START Data shown

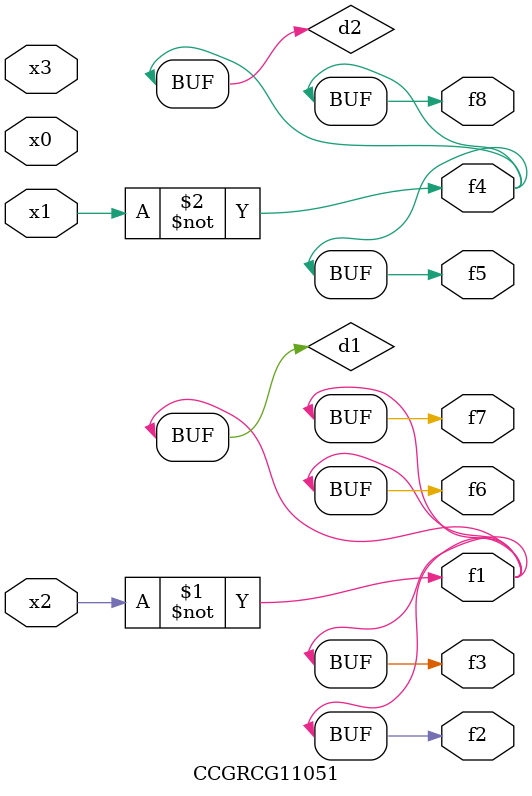
<source format=v>
module CCGRCG11051(
	input x0, x1, x2, x3,
	output f1, f2, f3, f4, f5, f6, f7, f8
);

	wire d1, d2;

	xnor (d1, x2);
	not (d2, x1);
	assign f1 = d1;
	assign f2 = d1;
	assign f3 = d1;
	assign f4 = d2;
	assign f5 = d2;
	assign f6 = d1;
	assign f7 = d1;
	assign f8 = d2;
endmodule

</source>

END Data shown

Return a copy of each line in the records above that has "assign" in it.

Written reply
	assign f1 = d1;
	assign f2 = d1;
	assign f3 = d1;
	assign f4 = d2;
	assign f5 = d2;
	assign f6 = d1;
	assign f7 = d1;
	assign f8 = d2;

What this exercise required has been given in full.